Discussion in 'Job Seekers' started by charlottesome, Nov 11, 2012.
Nov 11, 2012
Not in my district. all contracted employees get paid September to June.
Our LTS get paid every 2 weeks on the same schedule as subs or hourly employees. They do not get paid over the summer.
I just accepted a long term subbing assignment myself. It is typical to expect a contract to be offered to me to sign with the start date, end date, start time, end time, and daily rate of compensation?
In many districts, you are typically paid the regular sub rate for x amount of days and then receive a higher LTS pay. Not sure at what point paperwork is involved, if at all.
You would not be paid over the summer in any district I'm familiar with.
LTS positions in my district get a daily rate- no pay over the summer because you don't work over the summer.
Anything under 90 days at my district gets daily sub pay. Anything over gets 1st year teacher salary. I know full year LTS gets 1st year salary + benefits. The salaried positions have the option of getting all pay during school year or spreading it out over the summer too.
Needless to say, they try to keep LTS under 90 days.....
As far as I know if you're a LTS the only difference is the slightly higher pay. Most districts won't offer benefits, although some might. But you're still not considered a permanent employee, and because your assignment is over at the end of the school year I'm pretty sure you wouldn't be compensated for the summer.

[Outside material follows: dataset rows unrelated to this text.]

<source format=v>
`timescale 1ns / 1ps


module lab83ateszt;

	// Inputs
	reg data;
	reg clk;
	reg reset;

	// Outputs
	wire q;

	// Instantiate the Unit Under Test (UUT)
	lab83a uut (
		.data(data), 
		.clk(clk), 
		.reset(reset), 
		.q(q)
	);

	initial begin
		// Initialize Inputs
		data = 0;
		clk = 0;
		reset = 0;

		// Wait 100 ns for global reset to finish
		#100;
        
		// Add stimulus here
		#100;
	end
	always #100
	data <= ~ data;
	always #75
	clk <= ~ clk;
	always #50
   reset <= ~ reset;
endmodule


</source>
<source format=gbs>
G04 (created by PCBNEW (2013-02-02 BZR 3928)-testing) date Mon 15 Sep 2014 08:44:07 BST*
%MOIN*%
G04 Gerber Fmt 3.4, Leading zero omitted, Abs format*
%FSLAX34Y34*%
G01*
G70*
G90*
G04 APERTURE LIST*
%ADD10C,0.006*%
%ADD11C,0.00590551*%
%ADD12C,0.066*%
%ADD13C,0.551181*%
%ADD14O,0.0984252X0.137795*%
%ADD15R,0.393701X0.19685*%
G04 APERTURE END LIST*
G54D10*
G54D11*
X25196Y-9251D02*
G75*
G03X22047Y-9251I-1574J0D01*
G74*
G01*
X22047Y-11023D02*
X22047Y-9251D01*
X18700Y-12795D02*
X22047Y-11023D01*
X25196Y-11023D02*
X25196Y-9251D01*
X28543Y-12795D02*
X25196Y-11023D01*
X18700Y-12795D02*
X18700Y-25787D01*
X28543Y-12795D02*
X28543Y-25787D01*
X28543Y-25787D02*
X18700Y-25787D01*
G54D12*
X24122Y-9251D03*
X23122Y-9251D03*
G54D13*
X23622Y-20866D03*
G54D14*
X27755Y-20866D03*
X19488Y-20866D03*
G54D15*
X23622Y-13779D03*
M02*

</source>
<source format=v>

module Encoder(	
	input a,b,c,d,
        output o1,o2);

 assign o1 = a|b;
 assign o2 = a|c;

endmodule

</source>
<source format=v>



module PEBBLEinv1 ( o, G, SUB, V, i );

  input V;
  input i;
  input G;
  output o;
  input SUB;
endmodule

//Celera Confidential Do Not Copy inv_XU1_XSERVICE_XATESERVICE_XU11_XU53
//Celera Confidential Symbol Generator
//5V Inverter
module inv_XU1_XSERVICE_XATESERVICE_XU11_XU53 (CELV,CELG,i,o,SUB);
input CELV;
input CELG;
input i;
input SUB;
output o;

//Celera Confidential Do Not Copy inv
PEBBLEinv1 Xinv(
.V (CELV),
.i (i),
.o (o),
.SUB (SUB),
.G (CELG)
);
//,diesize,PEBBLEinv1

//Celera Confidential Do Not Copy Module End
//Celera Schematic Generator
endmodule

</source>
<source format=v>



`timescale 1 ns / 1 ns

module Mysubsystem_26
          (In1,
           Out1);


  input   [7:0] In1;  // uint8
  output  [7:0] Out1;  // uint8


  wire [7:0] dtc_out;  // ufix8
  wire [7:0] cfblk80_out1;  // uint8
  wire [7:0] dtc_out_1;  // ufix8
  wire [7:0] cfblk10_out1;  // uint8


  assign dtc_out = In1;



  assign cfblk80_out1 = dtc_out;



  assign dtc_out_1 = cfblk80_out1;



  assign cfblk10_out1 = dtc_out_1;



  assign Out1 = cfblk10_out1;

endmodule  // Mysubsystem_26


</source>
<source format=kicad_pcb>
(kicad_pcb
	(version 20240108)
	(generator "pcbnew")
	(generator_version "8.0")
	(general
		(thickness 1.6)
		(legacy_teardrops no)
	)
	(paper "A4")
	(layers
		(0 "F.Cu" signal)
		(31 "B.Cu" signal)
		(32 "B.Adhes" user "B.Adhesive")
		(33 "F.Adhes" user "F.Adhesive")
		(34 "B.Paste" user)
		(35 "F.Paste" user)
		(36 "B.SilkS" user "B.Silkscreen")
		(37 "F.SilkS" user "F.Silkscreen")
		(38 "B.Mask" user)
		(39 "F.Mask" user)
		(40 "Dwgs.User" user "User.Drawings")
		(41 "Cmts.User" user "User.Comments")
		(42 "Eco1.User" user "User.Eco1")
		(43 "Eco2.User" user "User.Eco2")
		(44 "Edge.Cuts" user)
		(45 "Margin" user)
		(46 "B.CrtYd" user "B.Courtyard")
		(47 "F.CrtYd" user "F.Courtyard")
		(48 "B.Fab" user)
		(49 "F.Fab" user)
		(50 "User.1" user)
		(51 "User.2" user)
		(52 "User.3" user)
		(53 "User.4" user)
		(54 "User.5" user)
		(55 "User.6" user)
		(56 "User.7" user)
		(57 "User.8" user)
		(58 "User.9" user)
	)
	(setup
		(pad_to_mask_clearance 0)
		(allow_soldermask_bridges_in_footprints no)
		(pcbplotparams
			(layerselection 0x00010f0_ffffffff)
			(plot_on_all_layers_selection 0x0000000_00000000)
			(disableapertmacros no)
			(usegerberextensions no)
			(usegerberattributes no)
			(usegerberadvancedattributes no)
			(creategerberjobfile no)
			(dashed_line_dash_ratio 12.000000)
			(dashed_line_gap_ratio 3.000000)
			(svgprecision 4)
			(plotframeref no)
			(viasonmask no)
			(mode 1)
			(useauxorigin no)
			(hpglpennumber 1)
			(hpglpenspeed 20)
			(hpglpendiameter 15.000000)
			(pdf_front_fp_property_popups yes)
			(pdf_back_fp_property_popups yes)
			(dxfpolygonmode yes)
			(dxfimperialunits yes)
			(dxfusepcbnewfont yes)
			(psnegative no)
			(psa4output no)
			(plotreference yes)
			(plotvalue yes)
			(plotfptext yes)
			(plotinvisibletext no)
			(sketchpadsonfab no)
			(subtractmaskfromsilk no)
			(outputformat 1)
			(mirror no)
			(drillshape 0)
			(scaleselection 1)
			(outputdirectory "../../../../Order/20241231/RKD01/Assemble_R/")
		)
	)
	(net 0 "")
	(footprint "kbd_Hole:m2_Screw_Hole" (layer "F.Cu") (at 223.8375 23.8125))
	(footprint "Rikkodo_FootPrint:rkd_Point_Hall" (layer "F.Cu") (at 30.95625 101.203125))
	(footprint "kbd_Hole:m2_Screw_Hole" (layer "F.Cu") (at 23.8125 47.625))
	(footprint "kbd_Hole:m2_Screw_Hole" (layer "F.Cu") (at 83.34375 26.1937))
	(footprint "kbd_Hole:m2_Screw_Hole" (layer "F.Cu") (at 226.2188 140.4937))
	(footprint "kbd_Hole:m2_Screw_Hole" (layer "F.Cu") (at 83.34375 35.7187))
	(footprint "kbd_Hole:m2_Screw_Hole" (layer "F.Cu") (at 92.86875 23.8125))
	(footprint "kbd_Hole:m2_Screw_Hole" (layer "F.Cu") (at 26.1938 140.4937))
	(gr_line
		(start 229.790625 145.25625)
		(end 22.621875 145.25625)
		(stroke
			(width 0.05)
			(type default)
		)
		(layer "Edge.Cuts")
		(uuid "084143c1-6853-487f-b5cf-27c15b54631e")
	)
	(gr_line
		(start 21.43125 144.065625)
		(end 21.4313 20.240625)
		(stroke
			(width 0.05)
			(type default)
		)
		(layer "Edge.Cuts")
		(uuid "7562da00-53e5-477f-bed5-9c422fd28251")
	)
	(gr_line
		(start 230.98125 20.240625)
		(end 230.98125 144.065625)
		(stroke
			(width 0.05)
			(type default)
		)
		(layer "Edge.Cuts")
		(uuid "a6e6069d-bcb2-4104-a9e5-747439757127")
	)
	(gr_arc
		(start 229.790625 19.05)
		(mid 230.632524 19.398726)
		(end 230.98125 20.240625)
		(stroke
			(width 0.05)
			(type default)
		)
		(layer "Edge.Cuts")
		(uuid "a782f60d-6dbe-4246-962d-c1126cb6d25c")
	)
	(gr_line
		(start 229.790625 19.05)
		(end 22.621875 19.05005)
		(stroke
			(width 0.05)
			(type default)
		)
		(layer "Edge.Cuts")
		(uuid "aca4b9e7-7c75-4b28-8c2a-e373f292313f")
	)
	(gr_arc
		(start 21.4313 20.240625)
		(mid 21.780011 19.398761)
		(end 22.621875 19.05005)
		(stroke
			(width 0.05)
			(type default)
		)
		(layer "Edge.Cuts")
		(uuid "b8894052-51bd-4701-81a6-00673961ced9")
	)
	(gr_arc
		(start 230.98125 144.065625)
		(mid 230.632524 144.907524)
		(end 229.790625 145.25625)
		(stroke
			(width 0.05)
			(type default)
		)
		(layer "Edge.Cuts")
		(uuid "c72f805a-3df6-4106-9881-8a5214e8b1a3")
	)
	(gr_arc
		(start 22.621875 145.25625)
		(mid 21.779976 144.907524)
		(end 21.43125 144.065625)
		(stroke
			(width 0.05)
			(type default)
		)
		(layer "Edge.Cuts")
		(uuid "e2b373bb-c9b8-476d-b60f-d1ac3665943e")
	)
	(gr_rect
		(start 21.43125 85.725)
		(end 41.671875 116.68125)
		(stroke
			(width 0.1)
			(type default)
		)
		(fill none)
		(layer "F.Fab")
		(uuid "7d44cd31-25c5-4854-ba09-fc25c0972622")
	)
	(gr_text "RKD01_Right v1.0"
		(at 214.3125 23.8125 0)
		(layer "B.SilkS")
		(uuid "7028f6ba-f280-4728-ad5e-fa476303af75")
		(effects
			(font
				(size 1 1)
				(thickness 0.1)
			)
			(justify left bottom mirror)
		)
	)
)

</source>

In my division you are paid for your contracted months. You would not be paid for the summer here.
Not around here.
In my district, subs don't have the option of spreading their pay out over the summer. The only way you'd receive a paycheck during the summer months is if you worked during the summer months.
Nov 15, 2012
Of course you wouldn't get it. You're paid by the day, even an LTS is based on that. Regular teachers get their pay prorated so that it spreads over the summer. In other words, in most school districts, teachers will get a smaller check each month for their 180 days (or whatever their contracted days are) so that they can get paid over the summer months at the same monthly salary. Subs never get that.

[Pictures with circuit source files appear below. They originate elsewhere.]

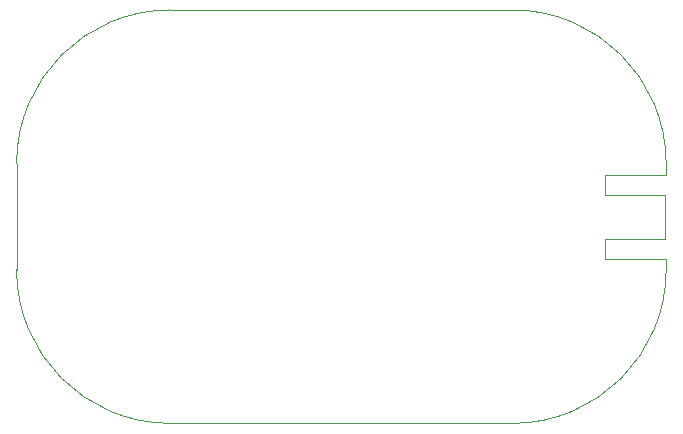
<source format=gbr>
%TF.GenerationSoftware,KiCad,Pcbnew,(5.1.6)-1*%
%TF.CreationDate,2021-01-10T19:41:06-07:00*%
%TF.ProjectId,AltoidsSmall,416c746f-6964-4735-936d-616c6c2e6b69,rev?*%
%TF.SameCoordinates,Original*%
%TF.FileFunction,Profile,NP*%
%FSLAX46Y46*%
G04 Gerber Fmt 4.6, Leading zero omitted, Abs format (unit mm)*
G04 Created by KiCad (PCBNEW (5.1.6)-1) date 2021-01-10 19:41:06*
%MOMM*%
%LPD*%
G01*
G04 APERTURE LIST*
%TA.AperFunction,Profile*%
%ADD10C,0.050000*%
%TD*%
G04 APERTURE END LIST*
D10*
X173990000Y-121094500D02*
X174000000Y-122000000D01*
X173926500Y-121094500D02*
X173990000Y-121094500D01*
X173990000Y-113982500D02*
X174000000Y-113000000D01*
X168846500Y-113982500D02*
X173990000Y-113982500D01*
X170053000Y-121094500D02*
X173926500Y-121094500D01*
X168846500Y-115443000D02*
X168846500Y-113982500D01*
X168846500Y-115697000D02*
X168846500Y-115443000D01*
X168846500Y-121094500D02*
X170053000Y-121094500D01*
X168846500Y-119634000D02*
X168846500Y-121094500D01*
X168846500Y-119380000D02*
X168846500Y-119634000D01*
X173926500Y-119380000D02*
X168846500Y-119380000D01*
X173926500Y-115697000D02*
X173926500Y-119380000D01*
X168846500Y-115697000D02*
X173926500Y-115697000D01*
X132000000Y-135000000D02*
X161000000Y-135000000D01*
X119000000Y-122000000D02*
X119000000Y-113000000D01*
X132000000Y-135000000D02*
G75*
G02*
X119000000Y-122000000I0J13000000D01*
G01*
X174000000Y-122000000D02*
G75*
G02*
X161000000Y-135000000I-13000000J0D01*
G01*
X161000000Y-100000000D02*
G75*
G02*
X174000000Y-113000000I0J-13000000D01*
G01*
X119000000Y-113000000D02*
G75*
G02*
X132000000Y-100000000I13000000J0D01*
G01*
X132000000Y-100000000D02*
X161000000Y-100000000D01*
M02*

</source>
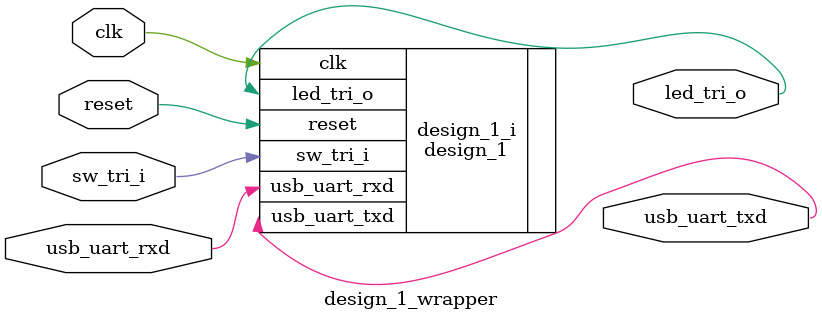
<source format=v>
`timescale 1 ps / 1 ps

module design_1_wrapper
   (clk,
    led_tri_o,
    reset,
    sw_tri_i,
    usb_uart_rxd,
    usb_uart_txd);
  input clk;
  output [0:0]led_tri_o;
  input reset;
  input [0:0]sw_tri_i;
  input usb_uart_rxd;
  output usb_uart_txd;

  wire clk;
  wire [0:0]led_tri_o;
  wire reset;
  wire [0:0]sw_tri_i;
  wire usb_uart_rxd;
  wire usb_uart_txd;

  design_1 design_1_i
       (.clk(clk),
        .led_tri_o(led_tri_o),
        .reset(reset),
        .sw_tri_i(sw_tri_i),
        .usb_uart_rxd(usb_uart_rxd),
        .usb_uart_txd(usb_uart_txd));
endmodule

</source>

Same is true for classified workers. They are hourly workers, and they don't get paid over the summer if they don't work.

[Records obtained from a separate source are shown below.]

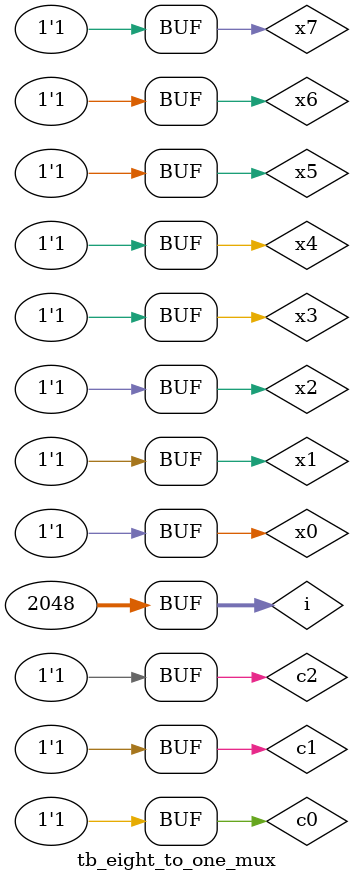
<source format=sv>
module tb_eight_to_one_mux;

logic x0, x1, x2, x3, x4, x5, x6, x7, c0, c1, c2, y;

eight_to_one_mux etom1(x0, x1, x2, x3, x4, x5, x6, x7, c0, c1, c2, y);

integer i;
initial begin
	
	for( i = 0; i < 2**11; i++) begin
		{x0, x1, x2, x3, x4, x5, x6, x7, c0, c1, c2} = i; #1;
	end
end

endmodule	
</source>
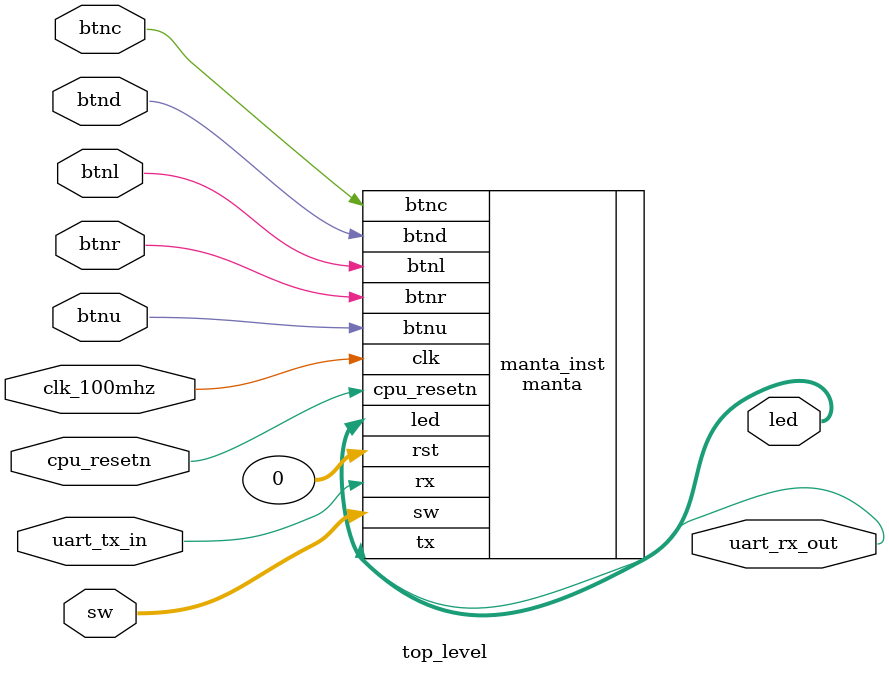
<source format=sv>
`default_nettype none
`timescale 1ns / 1ps

module top_level (
	input wire clk_100mhz,

    input wire uart_tx_in,
	output logic uart_rx_out,

    input wire btnu,
    input wire btnd,
    input wire btnl,
    input wire btnr,
	input wire btnc,
    input wire cpu_resetn,

    input wire [7:0] sw,

	output logic [7:0] led);

    manta manta_inst (
        .clk(clk_100mhz),
        .rst(0),

        .rx(uart_tx_in),
        .tx(uart_rx_out),

        .btnu(btnu),
        .btnd(btnd),
        .btnl(btnl),
        .btnr(btnr),
        .btnc(btnc),
        .cpu_resetn(cpu_resetn),
        .sw(sw),
        .led(led));

endmodule

`default_nettype wire
</source>
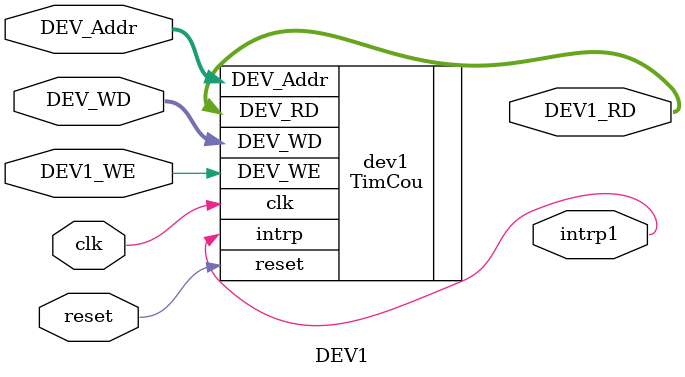
<source format=v>
`timescale 1ns / 1ps
module DEV1(
    input [31:0] DEV_WD,
	 input DEV1_WE,
	 input [31:0] DEV_Addr,
	 output [31:0] DEV1_RD,
    output intrp1,
    input clk,
    input reset
    );
	 
	 TimCou dev1(.DEV_WD(DEV_WD), .DEV_WE(DEV1_WE), .DEV_Addr(DEV_Addr), .DEV_RD(DEV1_RD), .intrp(intrp1), .clk(clk), .reset(reset));

endmodule

</source>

You also can't get UI as a sub.
In my district subs only get paid for the days actually worked, so no summer pay.
Nov 27, 2012
In my current interim position, I am receiving teacher pay, but I am only paid for the days that I work. This is good because it is a LOT more than I was paid as a sub, but of course more work added in. No benefits.
I never signed a contract because they were not exactly sure of the dates for ending since the teacher needed release to be allowed to work again. If you can get a long term sub position, it is excellent experience to add to a resume.